■ WHAT TO PRODUCE
Copy exactly the lines that run from the top of the listing to the line containing "pyautogui.moveTo(702, 251)", both ends included, and omit the pictures.

■ PROVIDED DATA
=-=-=

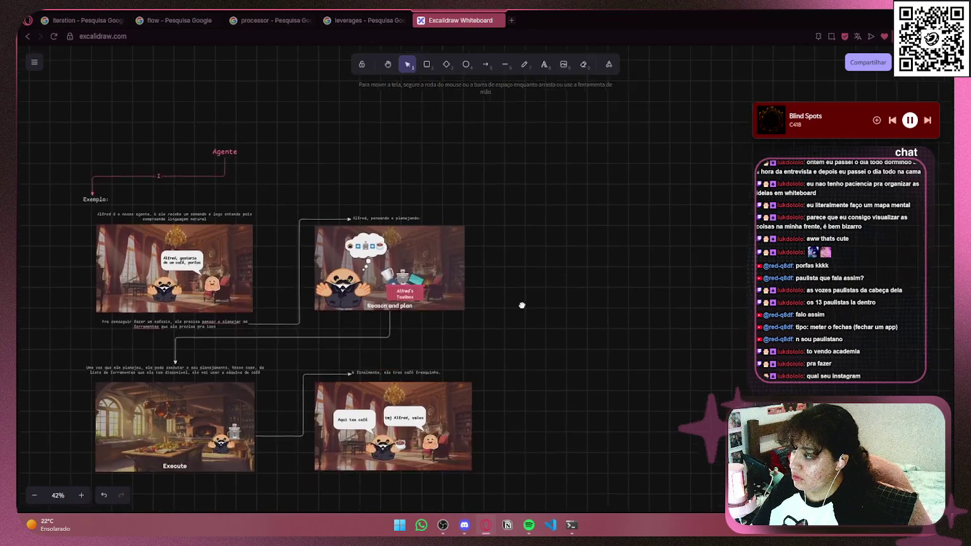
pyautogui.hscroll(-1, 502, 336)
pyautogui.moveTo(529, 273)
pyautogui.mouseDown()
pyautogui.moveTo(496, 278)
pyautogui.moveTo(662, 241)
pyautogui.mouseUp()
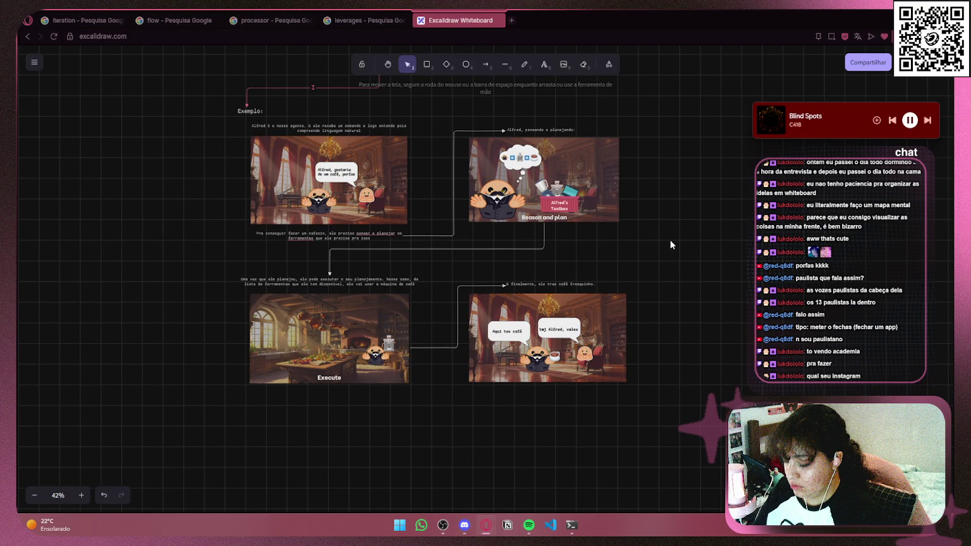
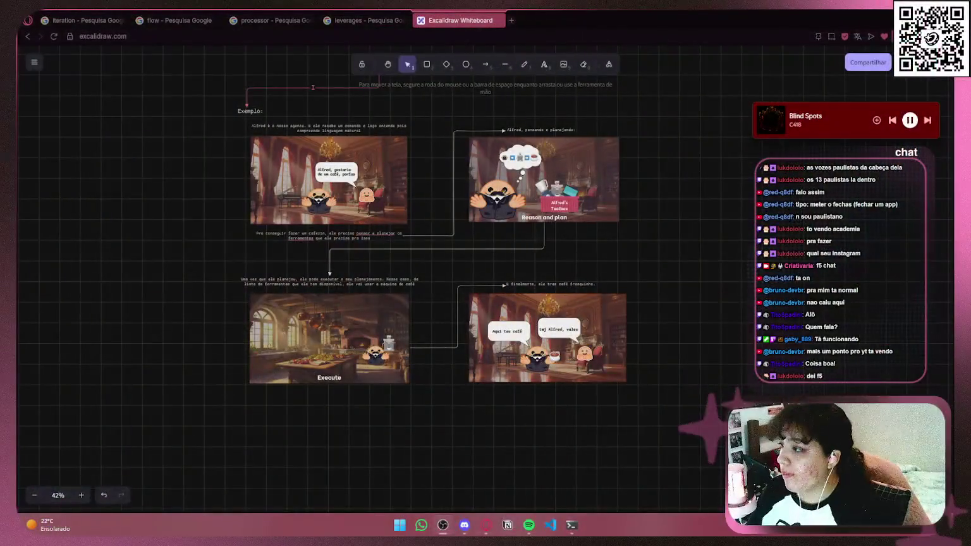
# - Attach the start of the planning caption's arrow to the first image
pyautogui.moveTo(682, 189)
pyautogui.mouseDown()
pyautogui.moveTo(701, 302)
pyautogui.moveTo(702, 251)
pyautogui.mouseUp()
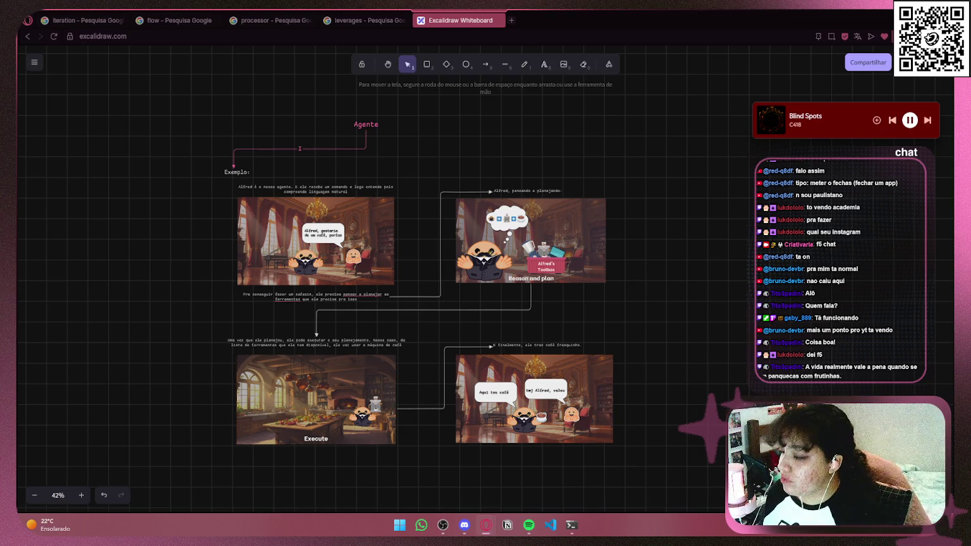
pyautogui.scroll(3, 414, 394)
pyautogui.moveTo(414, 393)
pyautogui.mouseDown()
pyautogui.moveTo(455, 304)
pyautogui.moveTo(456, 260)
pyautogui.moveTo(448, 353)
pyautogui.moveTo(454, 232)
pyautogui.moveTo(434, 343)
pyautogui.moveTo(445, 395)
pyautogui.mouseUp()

=-=-=

■ OUTPUT
pyautogui.hscroll(-1, 502, 336)
pyautogui.moveTo(529, 273)
pyautogui.mouseDown()
pyautogui.moveTo(496, 278)
pyautogui.moveTo(662, 241)
pyautogui.mouseUp()
# - Attach the start of the planning caption's arrow to the first image
pyautogui.moveTo(682, 189)
pyautogui.mouseDown()
pyautogui.moveTo(701, 302)
pyautogui.moveTo(702, 251)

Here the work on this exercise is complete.